Exercise:
Copy the forum thread about iPods and MP3 players word for word, from "## chas_m (Dec" to "by the MP3 format.".

Text section:
^^^^

An "iPod" is not only trademarked as a unique item, it *IS* a unique item by virtue of it's UNIQUE interface to software and it's UNIQUE navigation system.

Saying that "iPod" and "MP3 player" are interchangeable terms because they both play music as a primary function is like saying that "Ferrari" and "Yugo," by virtue of both being "cars," are interchangeable terms.


----------



## chas_m (Dec 2, 2007)

Adrian. said:


> Nonetheless, both of their primary functions is to play mp3s.


This is, in point of fact, an incorrect statement.

The Zune's PRIMARY function is to play drm-protected WMA files. It *only* plays MP3s because of the dominance of the MP3 format.

Likewise, the iPod's PRIMARY function is to lure you into buying your music and videos from their online store, and to promote the (superior IMHO) AAC format. They only play MP3s because they're not threatened by the MP3 format. 




> Therefore, narrowly defined, they are both personal mp3 players.


Not only is this wrong, but if you try to frame your argument by claiming "narrow definition" (when in fact you mean BROADLY defined!), you're essentially saying that MS, Apple, a radio, a Victrola, a cell phone, an orchestra -- they all play music therefore they are all the same thing. It's a dumb argument with no possible winning scenario.

Put another way, humans are 95% (or some similarly high figure) composed of water, but I can still distinctly tell the difference between a man and the ocean. 

... Well, okay, perhaps a REALLY REALLY FAT guy wearing a lot of blue and having seagulls fly around him _might_ fool me, but you know what I mean.


----------



## Adrian. (Nov 28, 2007)

^^^^

Supplied entries:
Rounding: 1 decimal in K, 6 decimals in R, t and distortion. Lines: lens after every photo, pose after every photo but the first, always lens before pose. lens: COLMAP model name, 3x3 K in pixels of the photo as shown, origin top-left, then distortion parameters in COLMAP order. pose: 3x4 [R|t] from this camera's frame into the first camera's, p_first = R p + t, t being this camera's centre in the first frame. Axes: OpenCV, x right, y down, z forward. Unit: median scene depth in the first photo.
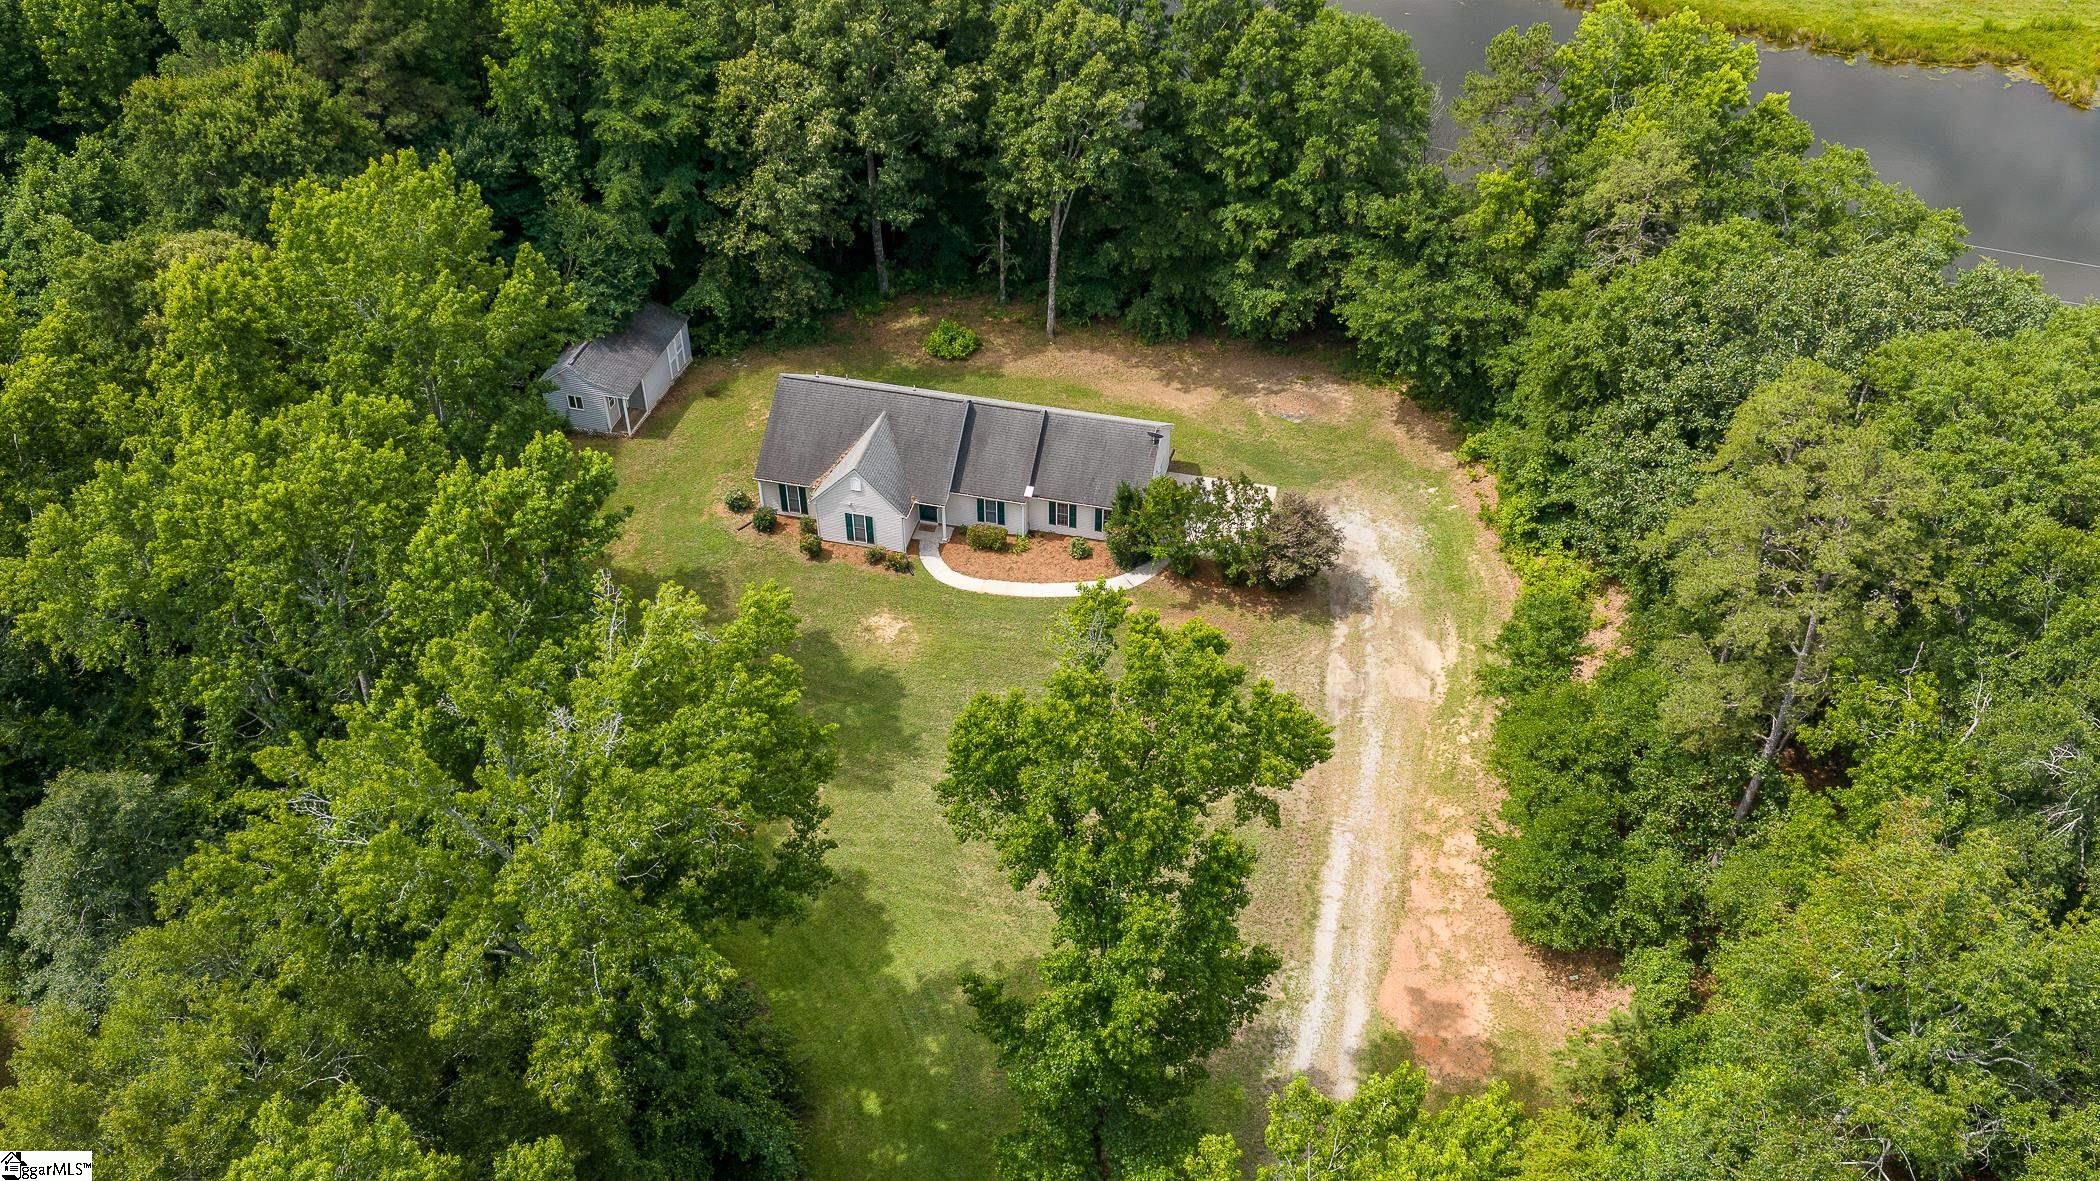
lens RADIAL K [[1695.6, 0, 1050.0], [0, 1695.6, 590.5], [0, 0, 1]] dist [0.026115, -0.007630]
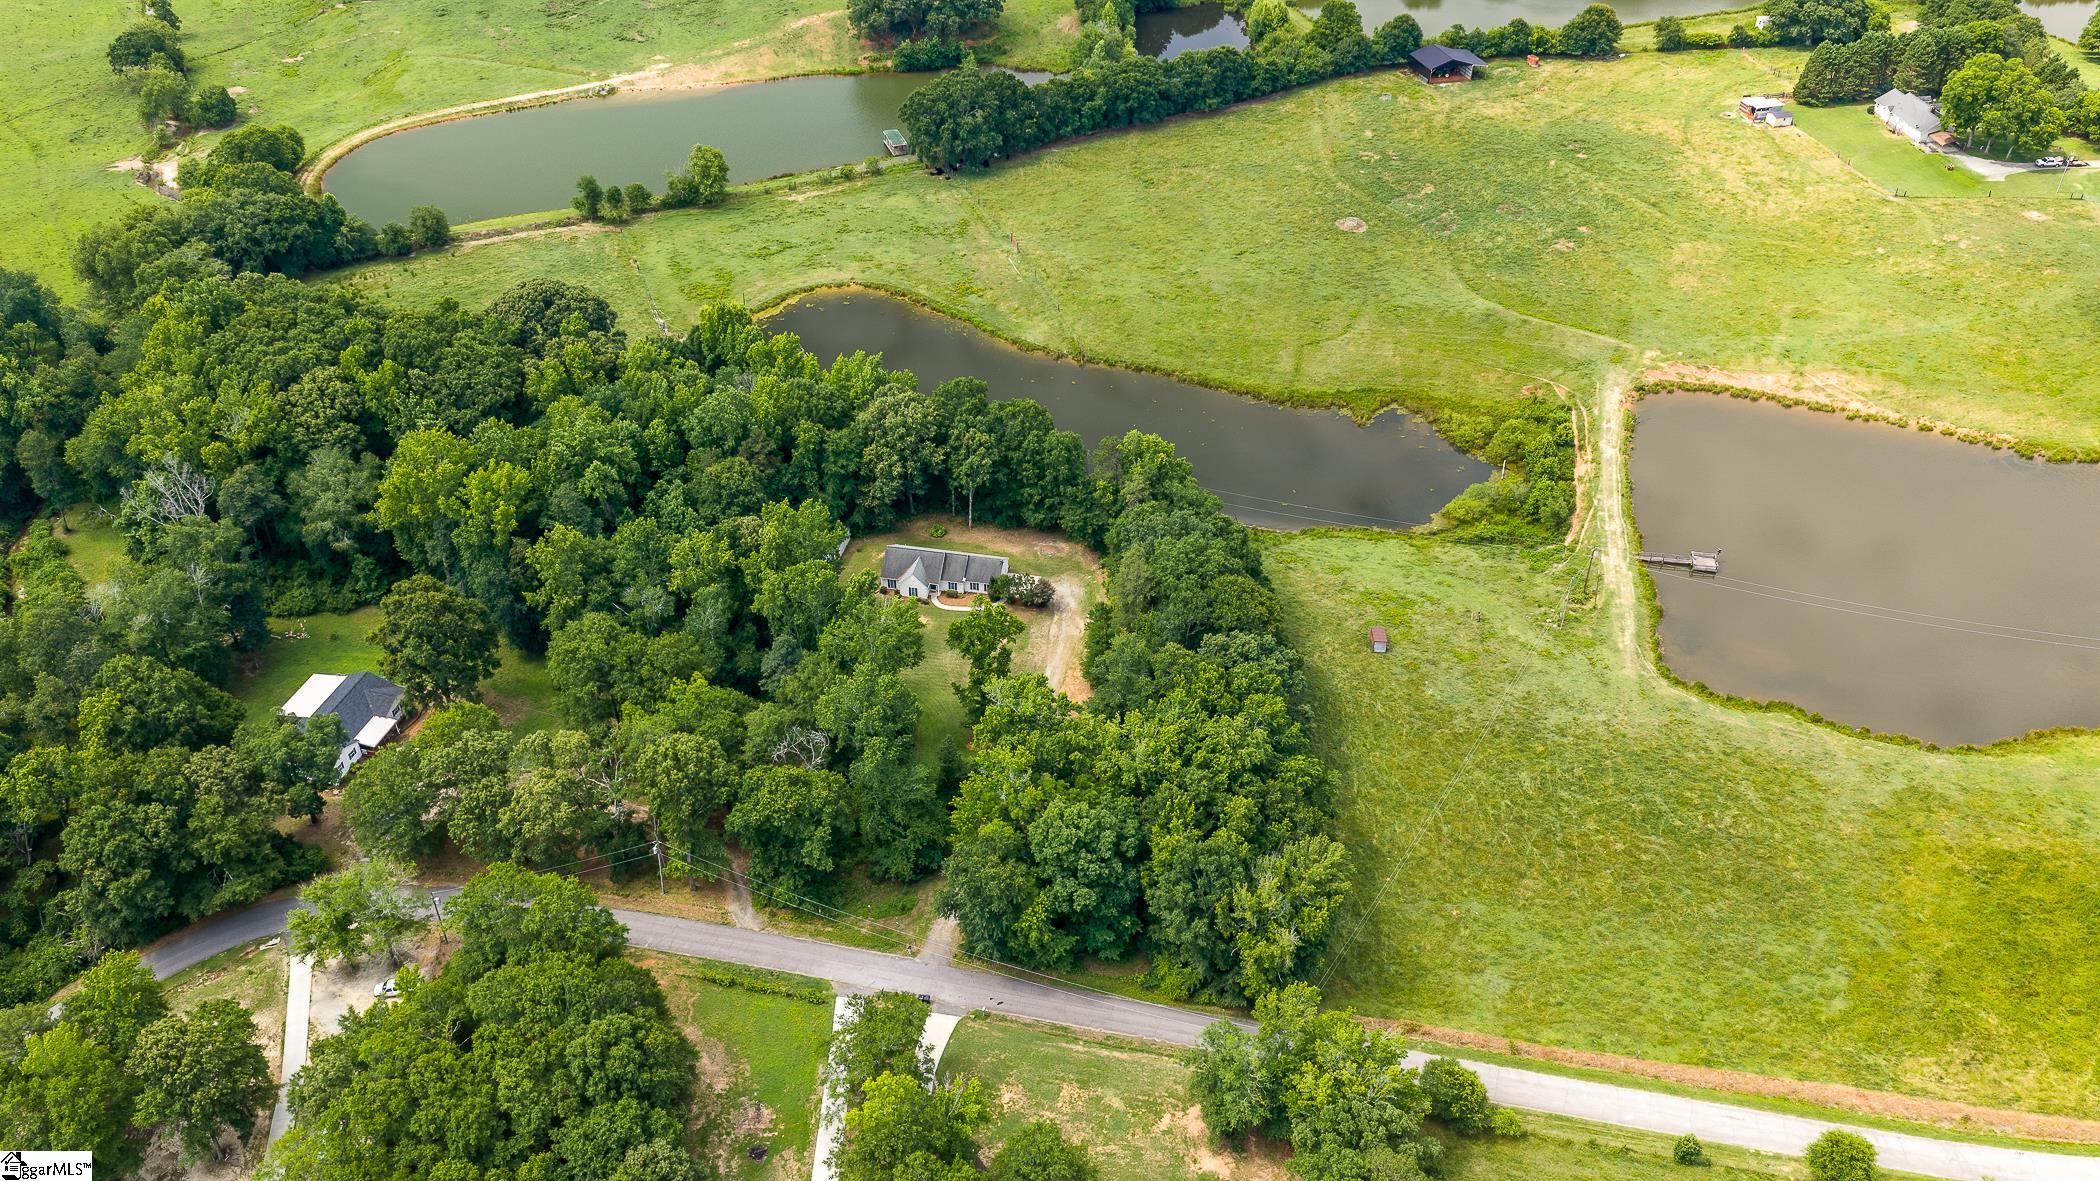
lens RADIAL K [[1695.6, 0, 1050.0], [0, 1695.6, 590.5], [0, 0, 1]] dist [0.026115, -0.007630]
pose [[0.999056, -0.024024, 0.036188, 0.034139], [0.026197, 0.997805, -0.060827, 0.164871], [-0.034648, 0.061717, 0.997492, -2.258697]]
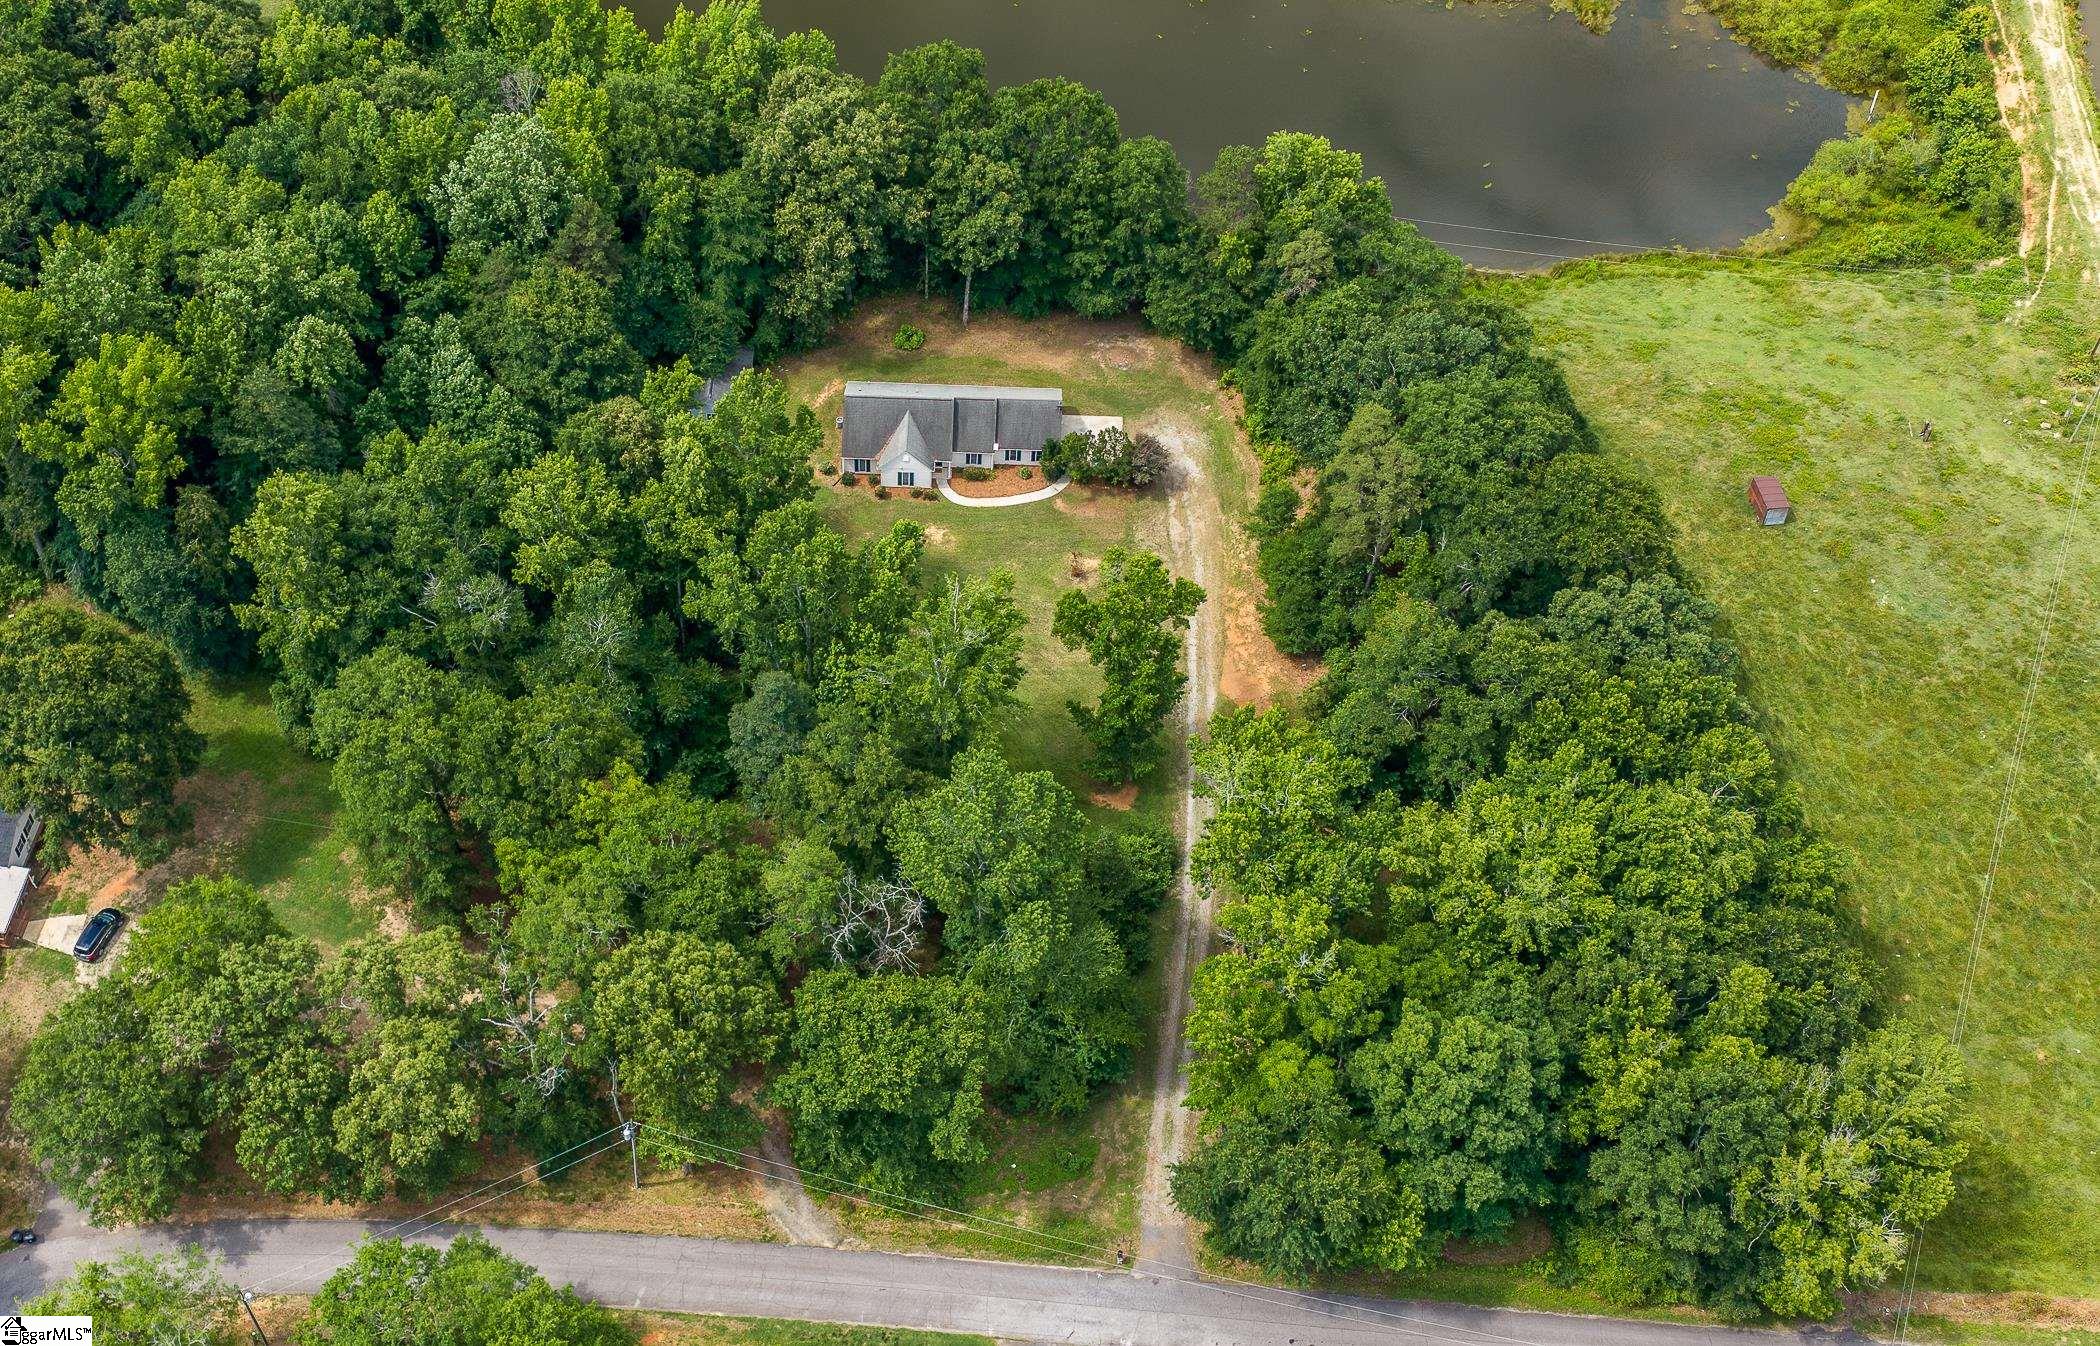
lens RADIAL K [[2431.2, 0, 861.6], [0, 2431.2, 673.8], [0, 0, 1]] dist [0.024226, -0.049352]
pose [[0.984386, -0.143971, 0.101272, -0.440627], [0.120592, 0.970708, 0.207809, -0.370538], [-0.128224, -0.192352, 0.972913, -1.523181]]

^^^^

Answer box:
## chas_m (Dec 2, 2007)

Adrian. said:


> Nonetheless, both of their primary functions is to play mp3s.


This is, in point of fact, an incorrect statement.

The Zune's PRIMARY function is to play drm-protected WMA files. It *only* plays MP3s because of the dominance of the MP3 format.

Likewise, the iPod's PRIMARY function is to lure you into buying your music and videos from their online store, and to promote the (superior IMHO) AAC format. They only play MP3s because they're not threatened by the MP3 format.